Function Details [hide private]

detrend(data, perchunk=False, model='linear', polyord=None, opt_reg=None)

source code 
Given a dataset, detrend the data inplace either entirely or per each chunk
Parameters:
  • data (Dataset) - dataset to operate on
  • perchunk (bool) - either to operate on whole dataset at once or on each chunk separately
  • model - Type of detrending model to run. If 'linear' or 'constant', scipy.signal.detrend is used to perform a linear or demeaning detrend. If 'regress', then you specify the polyord and opt_reg arguments to define regressors to regress out of the dataset.
  • polyord (int or list) - Order of the Legendre polynomial to remove from the data. This will remove every polynomial up to and including the provided value. For example, 3 will remove 0th, 1st, 2nd, and 3rd order polynomials from the data. N.B.: The 0th polynomial is the baseline shift, the 1st is the linear trend. If you specify a single int and perchunk is True, then this value is used for each chunk. You can also specify a differnt polyord value for each chunk by providing a list or ndarray of polyord values the length of the number of chunks.
  • opt_reg (ndarray) - Optional ndarray of additional information to regress out from the dataset. One example would be to regress out motion parameters. As with the data, time is on the first axis.

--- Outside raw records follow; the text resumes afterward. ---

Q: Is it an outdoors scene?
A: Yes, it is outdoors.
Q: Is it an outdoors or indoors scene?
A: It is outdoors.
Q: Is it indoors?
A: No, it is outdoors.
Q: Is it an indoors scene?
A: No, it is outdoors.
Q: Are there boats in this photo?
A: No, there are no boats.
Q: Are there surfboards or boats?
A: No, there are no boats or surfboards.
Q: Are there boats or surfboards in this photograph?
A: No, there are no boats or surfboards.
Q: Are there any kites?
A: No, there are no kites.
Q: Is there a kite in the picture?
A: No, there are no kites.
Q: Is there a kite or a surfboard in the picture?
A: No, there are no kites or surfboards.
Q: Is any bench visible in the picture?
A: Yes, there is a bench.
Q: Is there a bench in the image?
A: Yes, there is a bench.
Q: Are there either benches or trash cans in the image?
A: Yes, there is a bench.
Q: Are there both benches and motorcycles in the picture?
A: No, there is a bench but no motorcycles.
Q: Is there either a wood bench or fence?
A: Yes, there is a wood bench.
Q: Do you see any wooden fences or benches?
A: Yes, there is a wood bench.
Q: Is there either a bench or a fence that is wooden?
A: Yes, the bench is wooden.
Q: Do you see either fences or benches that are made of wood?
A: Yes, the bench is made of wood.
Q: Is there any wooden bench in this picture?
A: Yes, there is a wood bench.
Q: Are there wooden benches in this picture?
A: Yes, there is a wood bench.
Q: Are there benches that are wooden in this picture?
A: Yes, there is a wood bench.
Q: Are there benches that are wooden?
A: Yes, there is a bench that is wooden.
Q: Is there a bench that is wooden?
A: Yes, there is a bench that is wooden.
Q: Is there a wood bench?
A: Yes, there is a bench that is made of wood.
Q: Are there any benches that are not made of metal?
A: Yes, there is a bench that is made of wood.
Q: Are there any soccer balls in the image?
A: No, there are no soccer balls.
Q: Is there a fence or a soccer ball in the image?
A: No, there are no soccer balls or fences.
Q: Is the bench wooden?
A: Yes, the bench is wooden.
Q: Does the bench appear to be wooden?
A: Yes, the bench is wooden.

__detrend_regress(data, perchunk=True, polyord=None, opt_reg=None)

source code 
Given a dataset, perform a detrend inplace, regressing out polynomial terms as well as optional regressors, such as motion parameters.

Parameters:

data: Dataset
Dataset to operate on
perchunk : bool
Either to operate on whole dataset at once or on each chunk separately. If perchunk is True, all the samples within a chunk should be contiguous and the chunks should be sorted in order from low to high.
polyord : int
Order of the Legendre polynomial to remove from the data. This will remove every polynomial up to and including the provided value. For example, 3 will remove 0th, 1st, 2nd, and 3rd order polynomials from the data. N.B.: The 0th polynomial is the baseline shift, the 1st is the linear trend. If you specify a single int and perchunk is True, then this value is used for each chunk. You can also specify a differnt polyord value for each chunk by providing a list or ndarray of polyord values the length of the number of chunks.
opt_reg : ndarray
Optional ndarray of additional information to regress out from the dataset. One example would be to regress out motion parameters. As with the data, time is on the first axis.